Energy-Saving Incentives Improvements You’ve Already Paid For

If someone offered free advice and equipment to help you use less of his product, would you say it’s too good to be true? A lot of people do. That’s a challenge as Chicagoland’s electric and natural-gas utilities try to promote energy-saving incentives to their customers.

“One of the toughest things to do is give away free money,” says Scott Schnurr, chief executive officer of DRF Trusted Property Solutions in Plainfield, IL, a contractor participating in the incentives program. “People don’t believe they’ll get a rebate. They think we’re lying to them. There’s a lot of fear. We hear people say, ‘I’m a board president. What if this doesn’t work? I have to live here.’”

Get With the Plan

In 2008, the Illinois Legislature passed a law requiring the state’s electric companies to include on their bills a separate line item for an energy-efficiency trust fund. Customers pay into it for each kilowatt hour they consume. The utilities must use the money in the trust fund to educate consumers, reduce energy consumption, and increase efficiency.

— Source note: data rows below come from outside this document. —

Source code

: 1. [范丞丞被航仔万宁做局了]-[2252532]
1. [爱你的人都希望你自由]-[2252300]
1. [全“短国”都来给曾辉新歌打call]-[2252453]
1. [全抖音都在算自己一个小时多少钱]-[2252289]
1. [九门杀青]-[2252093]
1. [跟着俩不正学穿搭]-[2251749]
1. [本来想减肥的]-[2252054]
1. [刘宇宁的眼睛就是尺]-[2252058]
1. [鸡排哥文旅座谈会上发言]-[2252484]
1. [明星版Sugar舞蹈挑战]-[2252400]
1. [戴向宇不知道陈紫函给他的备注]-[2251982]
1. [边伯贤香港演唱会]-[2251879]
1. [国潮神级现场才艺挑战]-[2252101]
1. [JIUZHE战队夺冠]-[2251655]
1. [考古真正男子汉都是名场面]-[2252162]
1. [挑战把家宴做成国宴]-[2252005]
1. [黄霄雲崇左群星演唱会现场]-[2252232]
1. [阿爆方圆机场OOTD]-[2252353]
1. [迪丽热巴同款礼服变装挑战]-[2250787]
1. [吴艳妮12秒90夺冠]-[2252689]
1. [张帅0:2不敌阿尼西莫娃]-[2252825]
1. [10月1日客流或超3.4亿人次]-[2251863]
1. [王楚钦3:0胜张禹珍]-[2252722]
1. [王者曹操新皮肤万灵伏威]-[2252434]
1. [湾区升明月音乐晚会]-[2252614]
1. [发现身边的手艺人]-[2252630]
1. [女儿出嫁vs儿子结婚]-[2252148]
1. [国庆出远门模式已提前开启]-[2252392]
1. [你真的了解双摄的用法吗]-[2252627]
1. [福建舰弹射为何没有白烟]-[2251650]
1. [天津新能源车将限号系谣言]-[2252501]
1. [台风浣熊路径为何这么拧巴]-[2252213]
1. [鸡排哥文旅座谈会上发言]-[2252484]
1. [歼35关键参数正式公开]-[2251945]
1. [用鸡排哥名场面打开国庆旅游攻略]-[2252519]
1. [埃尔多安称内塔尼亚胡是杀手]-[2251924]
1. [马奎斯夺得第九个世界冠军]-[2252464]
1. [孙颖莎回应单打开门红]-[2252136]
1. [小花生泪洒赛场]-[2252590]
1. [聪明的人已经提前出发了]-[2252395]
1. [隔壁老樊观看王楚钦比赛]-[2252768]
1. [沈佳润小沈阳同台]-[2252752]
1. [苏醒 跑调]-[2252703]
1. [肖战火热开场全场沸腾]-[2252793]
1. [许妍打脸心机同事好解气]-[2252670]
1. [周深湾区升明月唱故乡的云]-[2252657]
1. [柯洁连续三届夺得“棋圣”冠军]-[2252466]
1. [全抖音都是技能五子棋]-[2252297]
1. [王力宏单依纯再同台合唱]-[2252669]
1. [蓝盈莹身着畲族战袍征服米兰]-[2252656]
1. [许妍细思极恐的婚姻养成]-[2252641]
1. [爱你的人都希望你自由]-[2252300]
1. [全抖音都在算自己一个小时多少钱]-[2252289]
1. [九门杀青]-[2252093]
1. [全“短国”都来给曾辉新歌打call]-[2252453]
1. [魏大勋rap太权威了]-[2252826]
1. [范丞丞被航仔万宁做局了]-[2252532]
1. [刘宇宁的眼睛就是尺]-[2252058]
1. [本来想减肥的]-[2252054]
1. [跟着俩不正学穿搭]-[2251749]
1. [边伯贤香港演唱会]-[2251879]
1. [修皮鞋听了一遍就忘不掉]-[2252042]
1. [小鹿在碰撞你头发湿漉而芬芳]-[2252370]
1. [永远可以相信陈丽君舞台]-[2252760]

Customers can tap the trust fund for free or discounted electrical improvements. In Chicagoland, ComEd (a subsidiary of Exelon Corporation) collects the money and encourages customers to use it.

Julie Hollensbe, ComEd’s manager of energy efficient programs, says ComEd’s version of the program—called SmartIdeas—has averaged about 40,000 electricity customers a year. Participants include multi-family condominium and cooperative buildings and communities, as well as rental apartment buildings, single-family homes, and businesses.